_Prompt:_ Continue the lemon blueberry cheesecake dip recipe from the point where it stops.

Lemon Blueberry Cheesecake Dip

Servings 8 -10 servings

Ingredients

For the Cheesecake layer:

  • 1 block 8 ounces cream cheese (I used Philadelphia, 1/3 less fat)
  • 1/8 teaspoon salt
  • 1/2 cup sugar
  • 1 teaspoon lemon zest
  • 1 teaspoon vanilla
  • 1 cup heavy whipping cream

For the fruit topping:

  • 2 cups fresh blueberries
  • 2 Tablespoons apple jelly

Dipper ideas:

  • vanilla wafers
  • ginger cookies
  • lemon cookies
  • graham crackers
  • butter crackers

Instructions

  1. Make the lemon curd and allow to cool. (See link to recipe in the ingredients list.)
  2. For the cheesecake layer, in a mixing bowl, beat cream cheese with electric mixer until smooth and creamy, about 1 minute. Add salt, sugar, lemon zest and vanilla and beat until well combined. While continuing to beat the cream cheese mixture, gradually drizzle whipping cream down the side of the bowl to prevent splashing. Beat at high speed until fully combined and mixture gets fluffy and thick. You should see the beaters leaving definite trails in the mixture. If you pull a spatula through the mixture, it should leave a clear path.
  3. Spread the cheesecake mixture on a large serving plate. My serving plate was 12" wide and I spread the mixture evenly stopping about 1/2" from the edge.
  4. Pour cooled lemon curd over the cheesecake layer and spread it evenly over the top, stopping about 1/2" from the edge.
  5. Melt apple jelly in the microwave until it's melted into a syrup. This will only take about 10 seconds or so.
  6. Toss the blueberries with the melted jelly. You can add more jelly if there's not enough to coat your berries.
  7. Arrange blueberries over the top of the lemon curd layer.
  8. Serve with dippers on the side, or use them to decorate the dip by sticking the edges of your dippers into the cheesecake mixture and overlapping them as you go around the edge of the plate. Do not do this step in advance or the edge of your cookies will soften in the dip. It will still be good, but you might need a spoon to scrape up the softened edges. Serve extra dippers on the side.

_Supplied data:_
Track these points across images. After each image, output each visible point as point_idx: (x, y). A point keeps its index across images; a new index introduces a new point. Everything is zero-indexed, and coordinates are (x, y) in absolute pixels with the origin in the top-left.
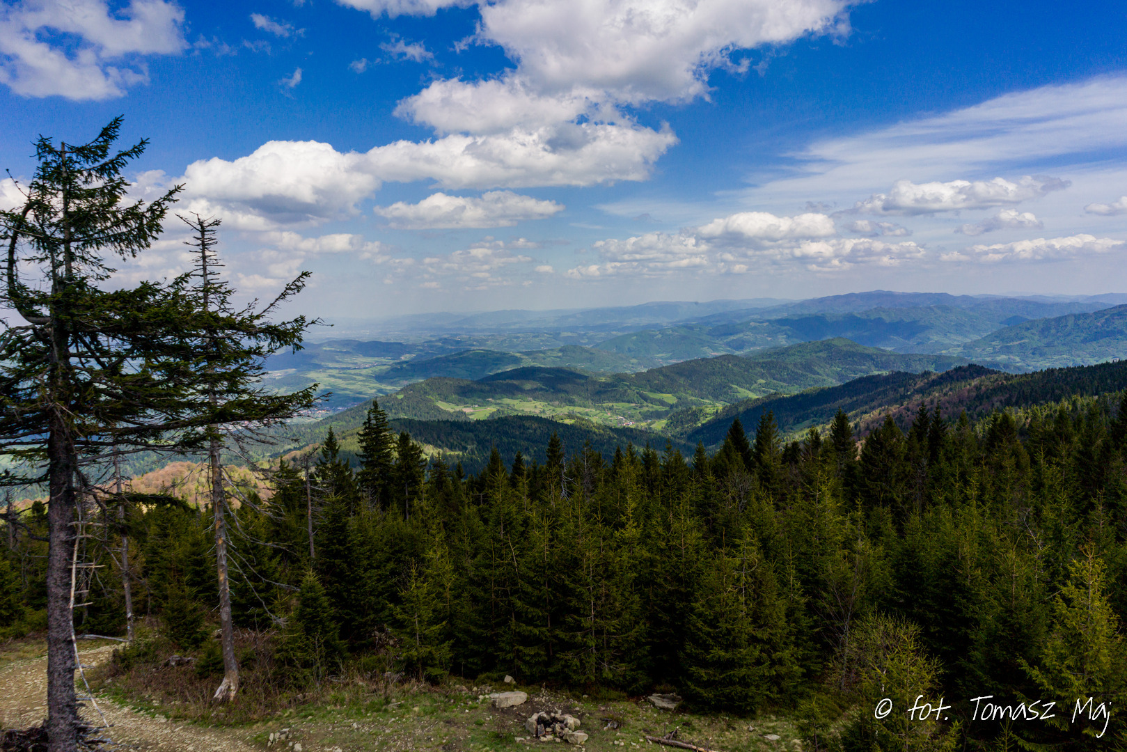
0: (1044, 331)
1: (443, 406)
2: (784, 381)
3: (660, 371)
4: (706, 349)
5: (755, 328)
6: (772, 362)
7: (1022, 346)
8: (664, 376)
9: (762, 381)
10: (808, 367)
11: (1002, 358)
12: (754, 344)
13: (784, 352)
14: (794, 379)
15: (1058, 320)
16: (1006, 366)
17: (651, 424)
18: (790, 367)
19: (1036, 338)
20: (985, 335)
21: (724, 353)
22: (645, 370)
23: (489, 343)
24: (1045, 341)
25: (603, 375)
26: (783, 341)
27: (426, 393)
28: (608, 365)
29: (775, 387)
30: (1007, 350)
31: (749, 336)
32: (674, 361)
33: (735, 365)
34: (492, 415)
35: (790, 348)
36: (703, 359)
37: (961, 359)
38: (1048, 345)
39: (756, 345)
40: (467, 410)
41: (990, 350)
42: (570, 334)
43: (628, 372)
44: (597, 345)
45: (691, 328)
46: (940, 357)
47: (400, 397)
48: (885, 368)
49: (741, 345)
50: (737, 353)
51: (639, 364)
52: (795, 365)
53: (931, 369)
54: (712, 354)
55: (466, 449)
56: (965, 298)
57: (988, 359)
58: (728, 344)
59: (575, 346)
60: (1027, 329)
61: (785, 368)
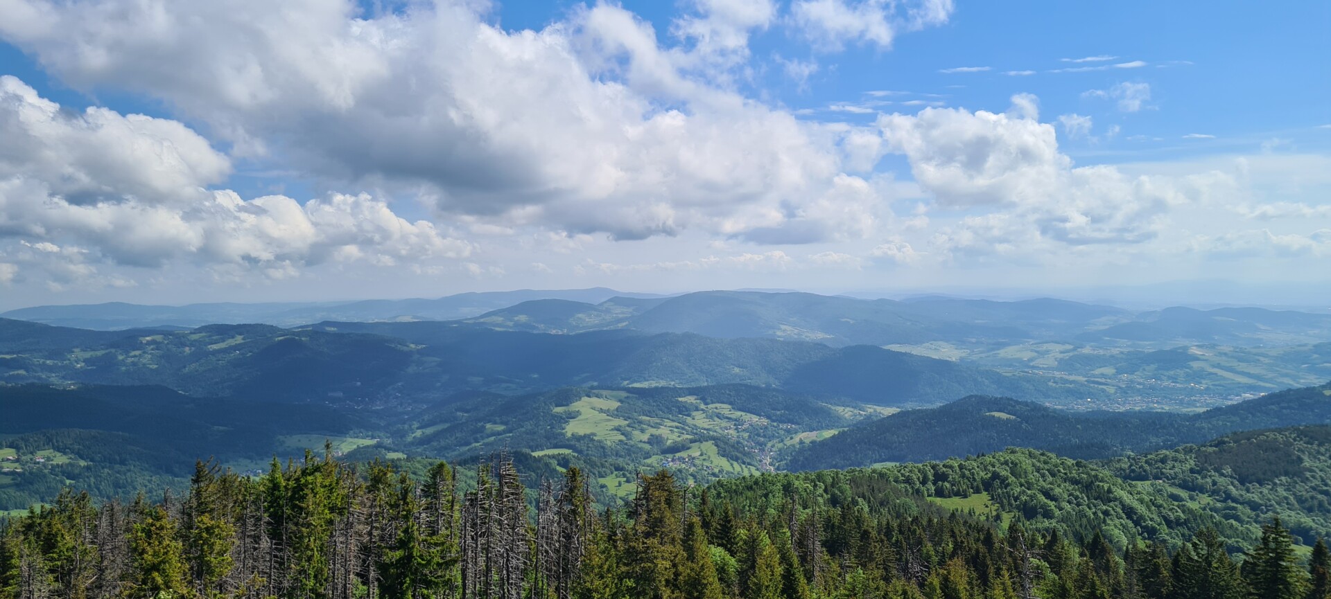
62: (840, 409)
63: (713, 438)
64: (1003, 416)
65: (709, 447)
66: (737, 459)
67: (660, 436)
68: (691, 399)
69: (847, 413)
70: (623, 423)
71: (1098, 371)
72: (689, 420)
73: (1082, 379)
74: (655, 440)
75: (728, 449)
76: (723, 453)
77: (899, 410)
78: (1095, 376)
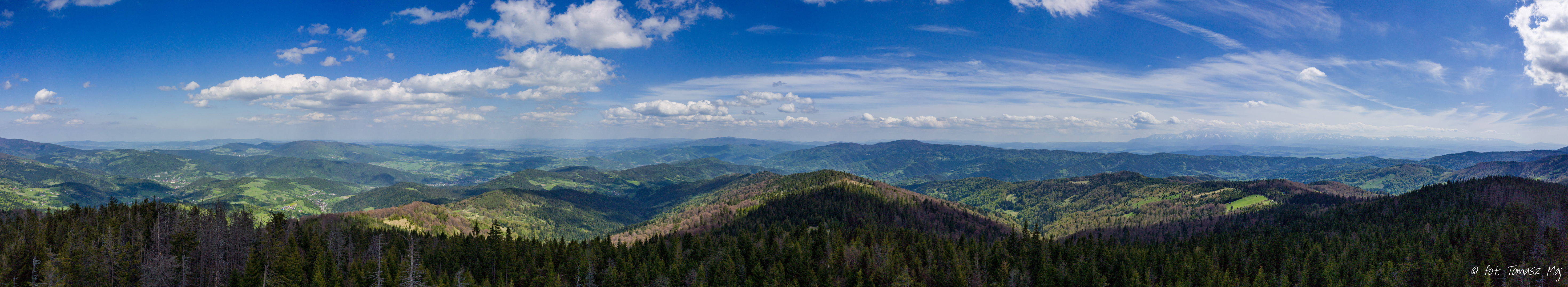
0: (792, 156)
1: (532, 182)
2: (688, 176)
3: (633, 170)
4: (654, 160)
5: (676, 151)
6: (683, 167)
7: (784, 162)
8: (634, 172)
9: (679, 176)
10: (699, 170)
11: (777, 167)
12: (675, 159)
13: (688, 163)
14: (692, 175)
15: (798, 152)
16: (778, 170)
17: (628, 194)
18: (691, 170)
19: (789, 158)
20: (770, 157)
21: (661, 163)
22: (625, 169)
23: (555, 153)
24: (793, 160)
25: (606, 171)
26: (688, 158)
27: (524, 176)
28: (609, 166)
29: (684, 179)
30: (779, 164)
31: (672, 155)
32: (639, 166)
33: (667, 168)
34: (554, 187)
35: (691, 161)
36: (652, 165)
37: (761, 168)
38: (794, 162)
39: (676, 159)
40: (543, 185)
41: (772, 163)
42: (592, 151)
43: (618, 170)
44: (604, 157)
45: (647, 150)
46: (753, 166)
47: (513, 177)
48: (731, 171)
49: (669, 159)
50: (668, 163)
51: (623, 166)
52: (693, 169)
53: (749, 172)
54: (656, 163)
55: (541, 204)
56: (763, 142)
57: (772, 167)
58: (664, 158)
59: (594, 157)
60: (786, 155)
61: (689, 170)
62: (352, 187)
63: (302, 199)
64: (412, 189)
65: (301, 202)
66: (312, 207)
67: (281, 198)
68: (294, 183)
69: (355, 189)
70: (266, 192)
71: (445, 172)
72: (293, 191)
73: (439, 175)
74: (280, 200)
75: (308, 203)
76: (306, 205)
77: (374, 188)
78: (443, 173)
* * *
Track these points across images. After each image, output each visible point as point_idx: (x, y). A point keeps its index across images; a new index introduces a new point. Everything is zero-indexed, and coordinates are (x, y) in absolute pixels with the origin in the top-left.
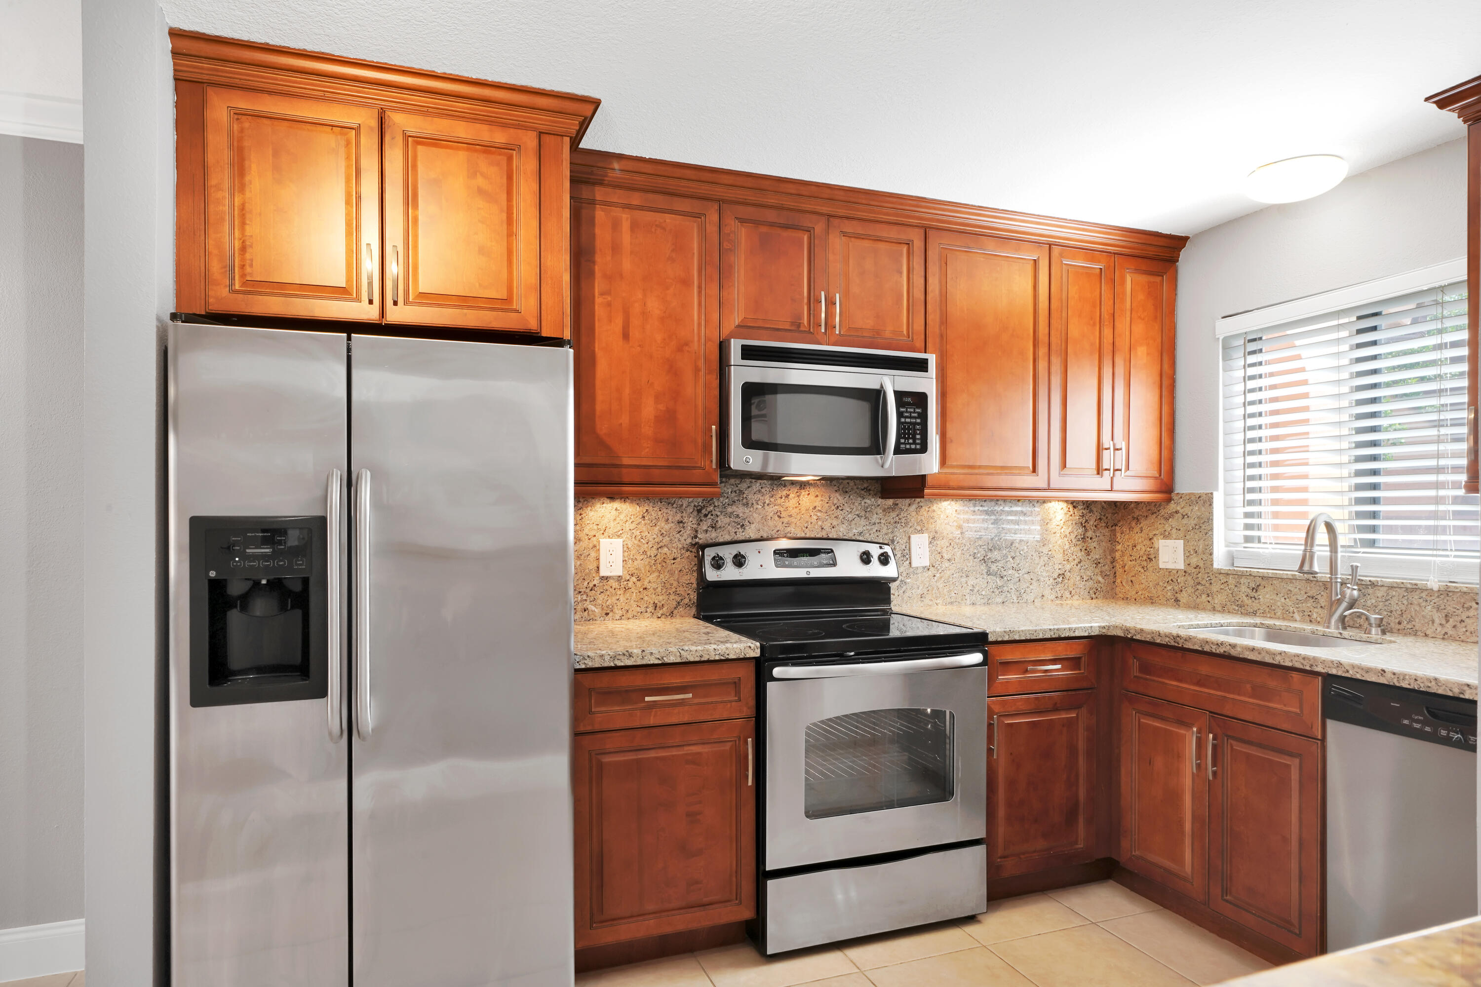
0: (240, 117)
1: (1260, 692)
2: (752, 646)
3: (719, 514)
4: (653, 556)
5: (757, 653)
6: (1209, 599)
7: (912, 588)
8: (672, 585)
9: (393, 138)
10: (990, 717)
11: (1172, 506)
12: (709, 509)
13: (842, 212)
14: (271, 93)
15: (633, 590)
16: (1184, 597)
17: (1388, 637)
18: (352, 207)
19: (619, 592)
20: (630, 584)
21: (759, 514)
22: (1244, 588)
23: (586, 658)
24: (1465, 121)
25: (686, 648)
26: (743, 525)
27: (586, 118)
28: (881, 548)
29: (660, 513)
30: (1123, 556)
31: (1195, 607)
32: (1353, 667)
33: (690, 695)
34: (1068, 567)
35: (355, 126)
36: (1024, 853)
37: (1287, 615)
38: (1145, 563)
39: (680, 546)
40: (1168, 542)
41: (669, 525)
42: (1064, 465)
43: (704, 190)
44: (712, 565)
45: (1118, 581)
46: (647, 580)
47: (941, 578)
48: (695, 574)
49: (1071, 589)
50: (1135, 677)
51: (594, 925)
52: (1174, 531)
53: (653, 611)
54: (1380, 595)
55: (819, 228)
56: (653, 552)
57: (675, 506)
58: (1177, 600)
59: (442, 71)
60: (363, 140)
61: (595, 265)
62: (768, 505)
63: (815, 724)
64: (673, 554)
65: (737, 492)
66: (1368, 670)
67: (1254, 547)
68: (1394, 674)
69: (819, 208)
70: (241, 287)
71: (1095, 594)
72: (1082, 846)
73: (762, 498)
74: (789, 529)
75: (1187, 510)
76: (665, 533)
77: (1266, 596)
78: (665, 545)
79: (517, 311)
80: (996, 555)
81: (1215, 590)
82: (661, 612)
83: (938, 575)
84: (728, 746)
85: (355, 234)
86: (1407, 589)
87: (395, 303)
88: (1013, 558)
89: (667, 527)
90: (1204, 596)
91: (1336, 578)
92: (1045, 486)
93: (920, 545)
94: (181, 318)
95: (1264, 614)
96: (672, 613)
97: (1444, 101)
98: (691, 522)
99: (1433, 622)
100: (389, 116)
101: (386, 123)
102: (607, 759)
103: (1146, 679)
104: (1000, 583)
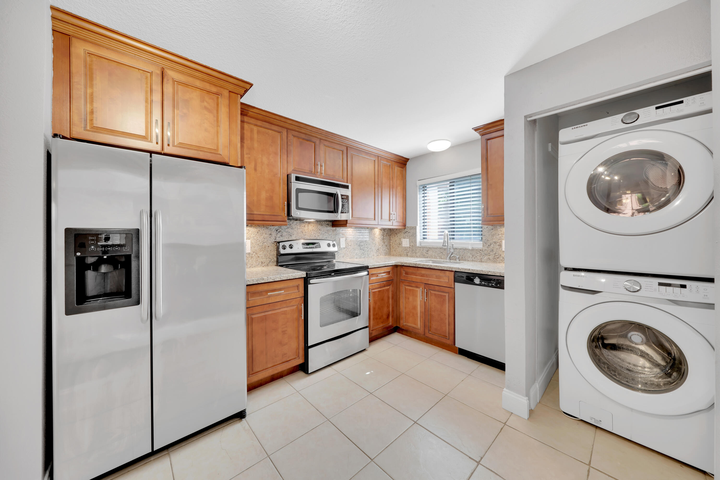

_Expected output:_
Recipe Notes

*If you make your own lemon curd, you'll need about 2 large lemons. That should give you enough juice and zest for the curd recipe as well as enough zest for the cheesecake layer.

*You can use any clear jelly that will melt down into a syrup. Jams and preserves will not give you that shiny effect. I used apple, but you could use grape or blueberry or any flavor that works for you.

*If you want to make this a day ahead, I would make the cream cheese layer, spread it on your serving dish and cover with plastic wrap. The lemon curd will cover any marks you get if the plastic wrap touches the top. Make the lemon curd and keep it separate. Then, you can spread with the lemon curd and top with berries before serving. You could probably assemble the whole thing and refrigerate it (without any cookies in it) My only worry would be if the berries released any juice while sitting for an extended time in the refrigerator. Blueberries are unlikely to do that, but it's just as easy to place them on just before serving. Definitely wait to place cookies around the edge until just before serving.

*If you have any leftovers, they're great spread on pancakes, waffles, muffins or pound cake. I think it would also be delicious to stir into oatmeal for a special breakfast treat.